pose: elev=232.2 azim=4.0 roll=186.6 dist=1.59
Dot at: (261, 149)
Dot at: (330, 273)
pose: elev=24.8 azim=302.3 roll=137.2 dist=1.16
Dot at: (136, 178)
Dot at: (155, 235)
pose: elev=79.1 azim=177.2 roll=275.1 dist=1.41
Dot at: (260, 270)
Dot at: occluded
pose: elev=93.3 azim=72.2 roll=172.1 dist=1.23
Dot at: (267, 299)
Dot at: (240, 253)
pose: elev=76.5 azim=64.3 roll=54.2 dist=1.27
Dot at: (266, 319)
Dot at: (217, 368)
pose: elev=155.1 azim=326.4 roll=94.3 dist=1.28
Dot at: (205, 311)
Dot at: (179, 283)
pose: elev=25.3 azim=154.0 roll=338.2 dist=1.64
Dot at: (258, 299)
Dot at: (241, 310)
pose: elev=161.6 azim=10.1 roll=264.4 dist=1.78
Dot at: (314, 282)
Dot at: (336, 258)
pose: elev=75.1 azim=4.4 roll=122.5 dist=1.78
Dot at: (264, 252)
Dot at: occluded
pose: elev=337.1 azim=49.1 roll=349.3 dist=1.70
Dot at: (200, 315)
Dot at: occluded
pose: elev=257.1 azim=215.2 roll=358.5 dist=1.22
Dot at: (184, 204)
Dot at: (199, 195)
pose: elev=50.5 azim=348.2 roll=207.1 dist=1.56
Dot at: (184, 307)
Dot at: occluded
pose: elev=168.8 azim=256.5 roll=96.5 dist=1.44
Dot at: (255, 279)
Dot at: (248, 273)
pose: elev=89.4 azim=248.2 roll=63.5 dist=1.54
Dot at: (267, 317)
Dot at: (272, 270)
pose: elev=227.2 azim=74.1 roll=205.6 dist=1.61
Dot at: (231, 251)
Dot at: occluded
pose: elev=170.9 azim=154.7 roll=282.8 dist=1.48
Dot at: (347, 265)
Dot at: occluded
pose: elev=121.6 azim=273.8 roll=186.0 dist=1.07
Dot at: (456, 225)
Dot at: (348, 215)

» **TASK BRIEF**
Copy the listing above word for word, from the first line to the last.

» **ANSWER TO THIS TASK**
pose: elev=232.2 azim=4.0 roll=186.6 dist=1.59
Dot at: (261, 149)
Dot at: (330, 273)
pose: elev=24.8 azim=302.3 roll=137.2 dist=1.16
Dot at: (136, 178)
Dot at: (155, 235)
pose: elev=79.1 azim=177.2 roll=275.1 dist=1.41
Dot at: (260, 270)
Dot at: occluded
pose: elev=93.3 azim=72.2 roll=172.1 dist=1.23
Dot at: (267, 299)
Dot at: (240, 253)
pose: elev=76.5 azim=64.3 roll=54.2 dist=1.27
Dot at: (266, 319)
Dot at: (217, 368)
pose: elev=155.1 azim=326.4 roll=94.3 dist=1.28
Dot at: (205, 311)
Dot at: (179, 283)
pose: elev=25.3 azim=154.0 roll=338.2 dist=1.64
Dot at: (258, 299)
Dot at: (241, 310)
pose: elev=161.6 azim=10.1 roll=264.4 dist=1.78
Dot at: (314, 282)
Dot at: (336, 258)
pose: elev=75.1 azim=4.4 roll=122.5 dist=1.78
Dot at: (264, 252)
Dot at: occluded
pose: elev=337.1 azim=49.1 roll=349.3 dist=1.70
Dot at: (200, 315)
Dot at: occluded
pose: elev=257.1 azim=215.2 roll=358.5 dist=1.22
Dot at: (184, 204)
Dot at: (199, 195)
pose: elev=50.5 azim=348.2 roll=207.1 dist=1.56
Dot at: (184, 307)
Dot at: occluded
pose: elev=168.8 azim=256.5 roll=96.5 dist=1.44
Dot at: (255, 279)
Dot at: (248, 273)
pose: elev=89.4 azim=248.2 roll=63.5 dist=1.54
Dot at: (267, 317)
Dot at: (272, 270)
pose: elev=227.2 azim=74.1 roll=205.6 dist=1.61
Dot at: (231, 251)
Dot at: occluded
pose: elev=170.9 azim=154.7 roll=282.8 dist=1.48
Dot at: (347, 265)
Dot at: occluded
pose: elev=121.6 azim=273.8 roll=186.0 dist=1.07
Dot at: (456, 225)
Dot at: (348, 215)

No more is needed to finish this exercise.